Review by Karl Verhoven
The Dragons of Paris may begin long in the past, but it’s a form of fairy tale set at the turn of the 20th century and involving mythical beings beyond dragons. The core is the friendship between the wrestling Maori Queen Kopa’akea and a siren she rescues from being sacrificed to a dragon. The curse of the siren is that everyone falls in love with her, which duly occurs.
Before then it’s already been explained how a kindly monk named Mabilon in the middle ages has agreed to protect the remaining dragons from humanity. They become the gargoyles and other figures perched on the buildings of Paris. The single exception is the dragon transformed into an old woman caring for a church within which Mabilon sleeps, only to be woken if another dragon should cease being a gargoyle. While they search for whatever set his alarm off, Kopa’akea and the siren attempt to evade a variety of threats. Joann Sfar certainly makes Paris a magnet for the fantastical.
Tony Sandoval draws a selection of eccentrically attractive people with a playfulness about them that matches Sfar’s script. Most folk have large noses, some dripping, and his dragons are uncharacteristically slim, but nonetheless powerful. He has to design a fair few of them. The locations are well imagined, presenting a spooky city with many hidden passages, yet with an attractive sketchy simplicity.

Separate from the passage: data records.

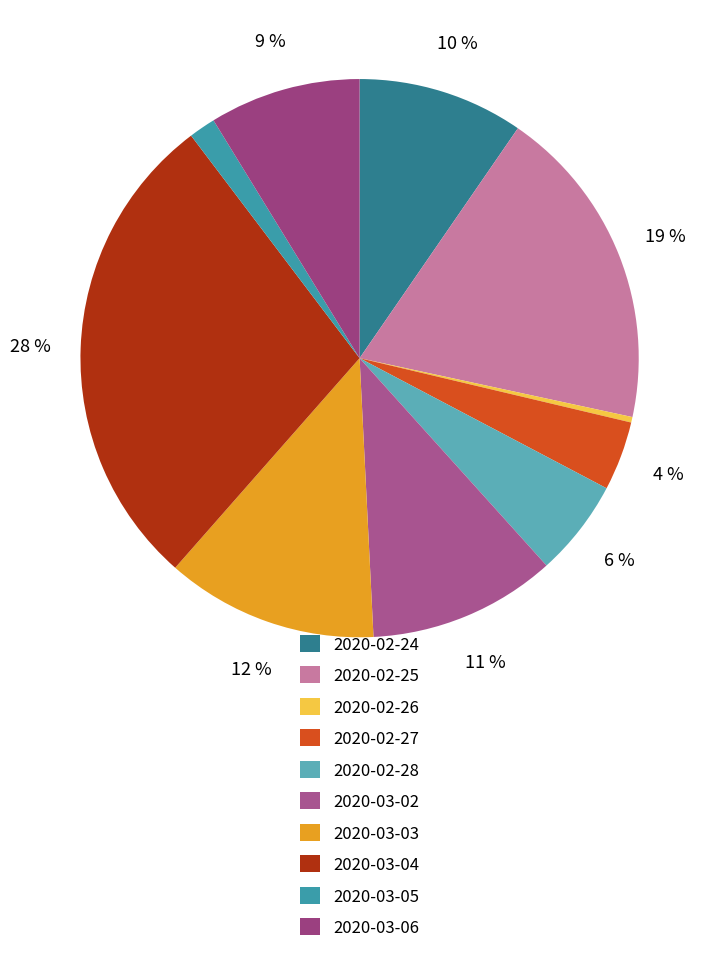

Do 2020-03-02 and 2020-02-25 together represent more than half of the pie?

No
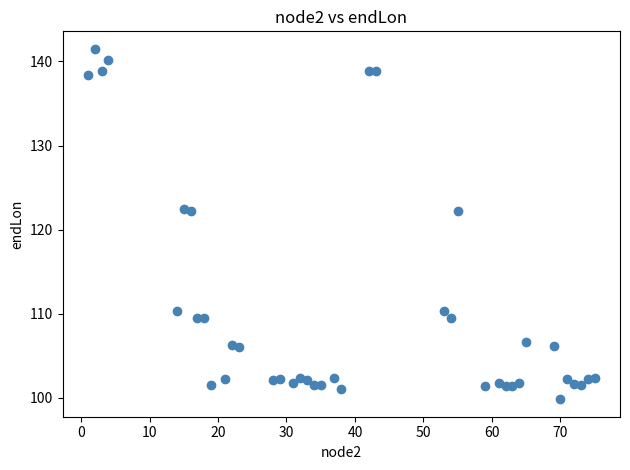

What is the range of Y values (max minus min)?

41.6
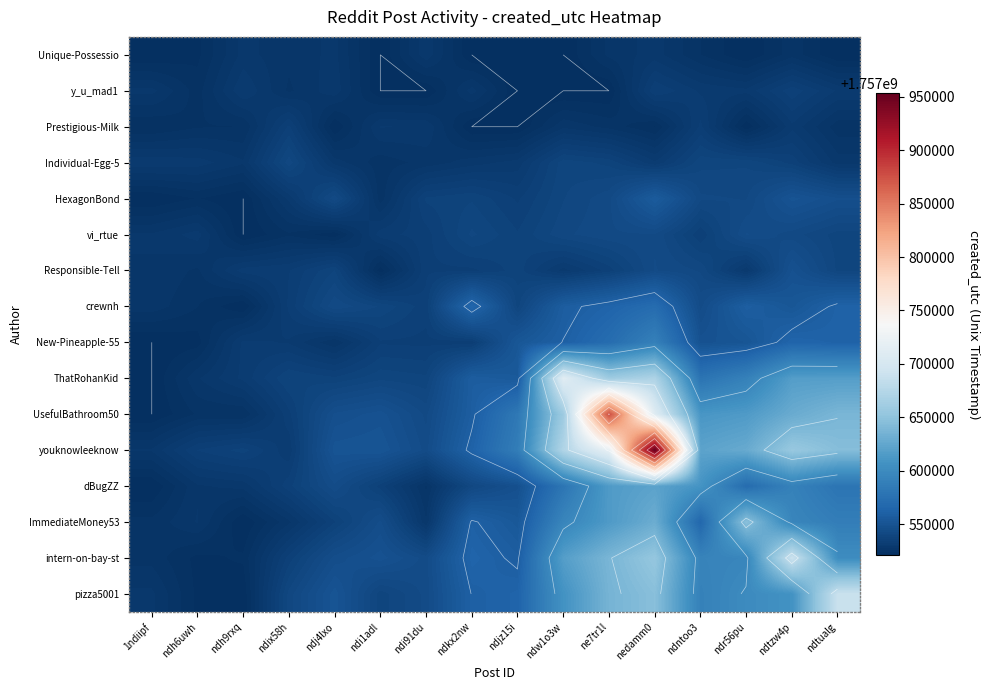

What is the difference between the highest and lowest values at ndix58h?

16400.9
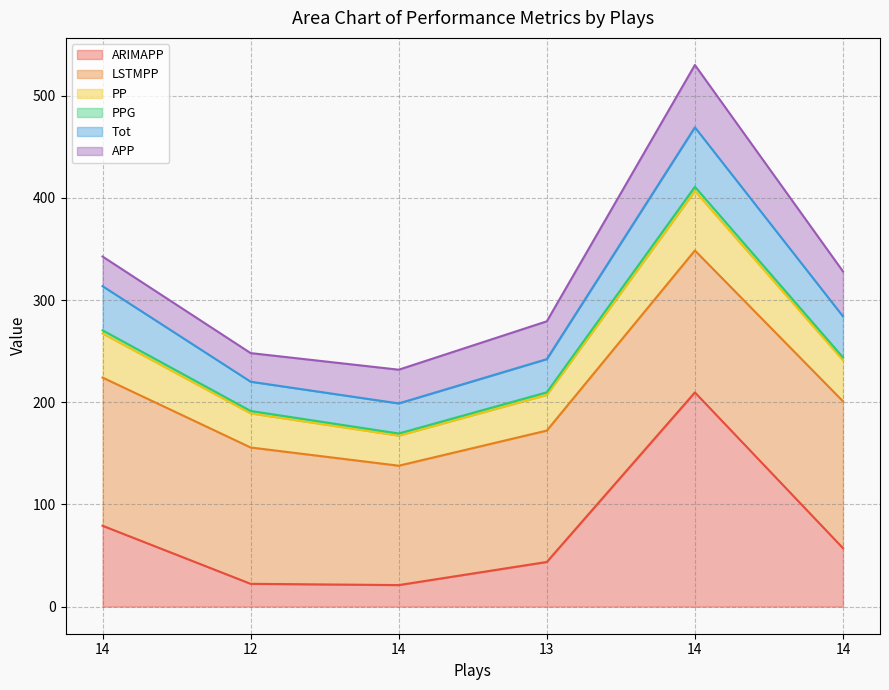

True or false: PP and Tot cross at least once.

False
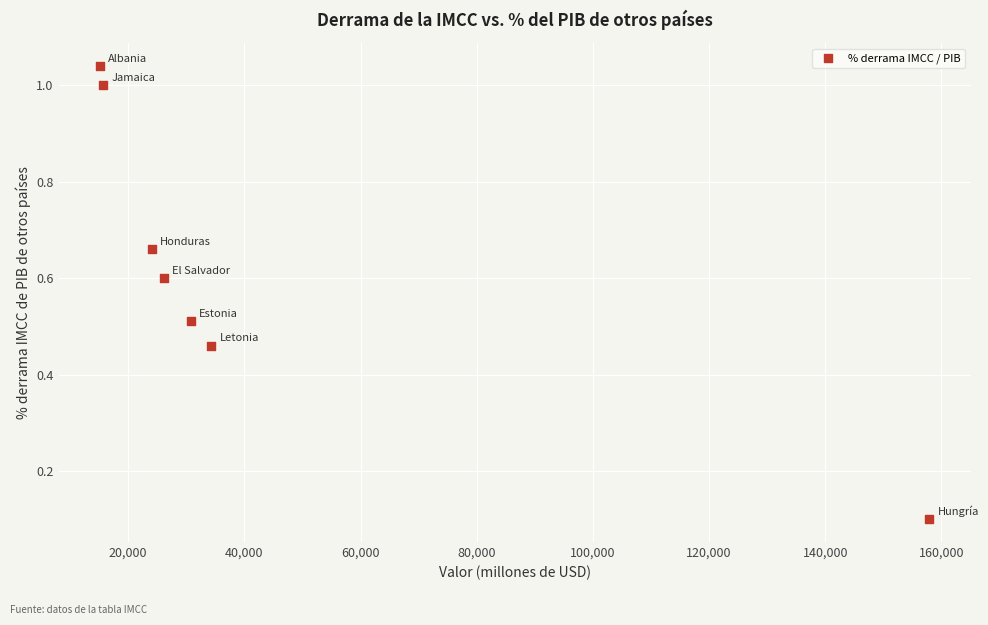

What is the range of X values (max minus min)?

142735.9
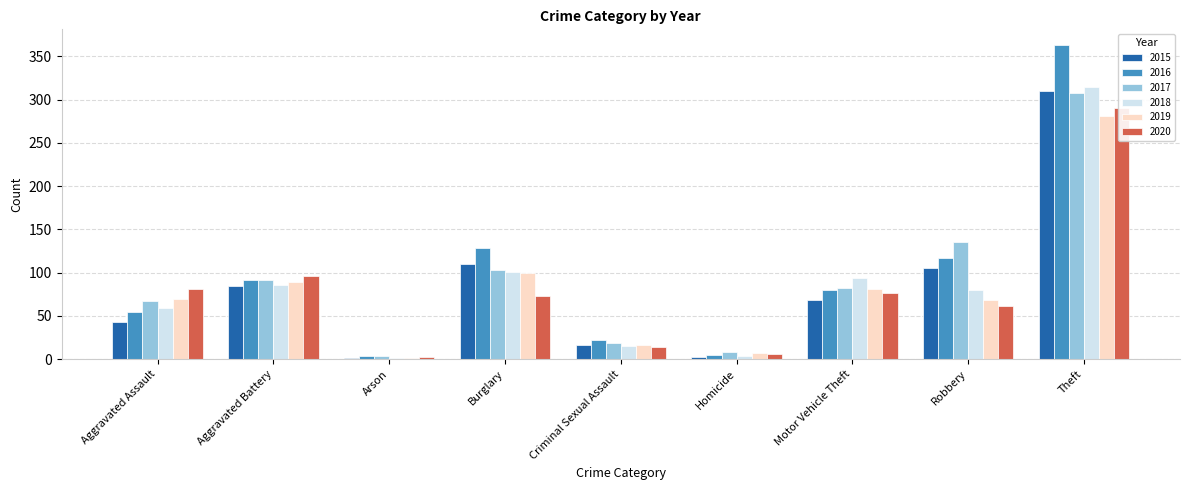

What is the value of the 2017 bar at the 2nd from the left?

92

Sfar’s writing veers between a story being told to listeners in a pub and the narration of a fairy tale, using complex, flowery language that sometimes rhymes. The intentions survive the translation, with credit due to translator Dan Christensen. However nudity and swearing also feature, and there are violent sequences graphically shown, so despite appearances, this isn’t aimed at a young audience.
The Dragons of Paris is a weird mixture as Sfar follows his muse wherever it leads, which can be the surreal interlude turning the attention away from the main cast to see a bunch of opportunists sell stolen firemen’s hoses. To whom? “I fry them, cook them and sell them as calamari” says a chef, before bizarrely and offensively adding “for anyone who want (sic) to convert to Judaism I can pass them off as foreskin”!
Building toward an apocalypse, this is very self-aware throughout, although consistently funny in making it’s way toward a concluding moral statement. If you’re happy to follow where the creators lead you’ll enjoy this arch fairy tale, but expectation of logic and consistency will lead to disappointment.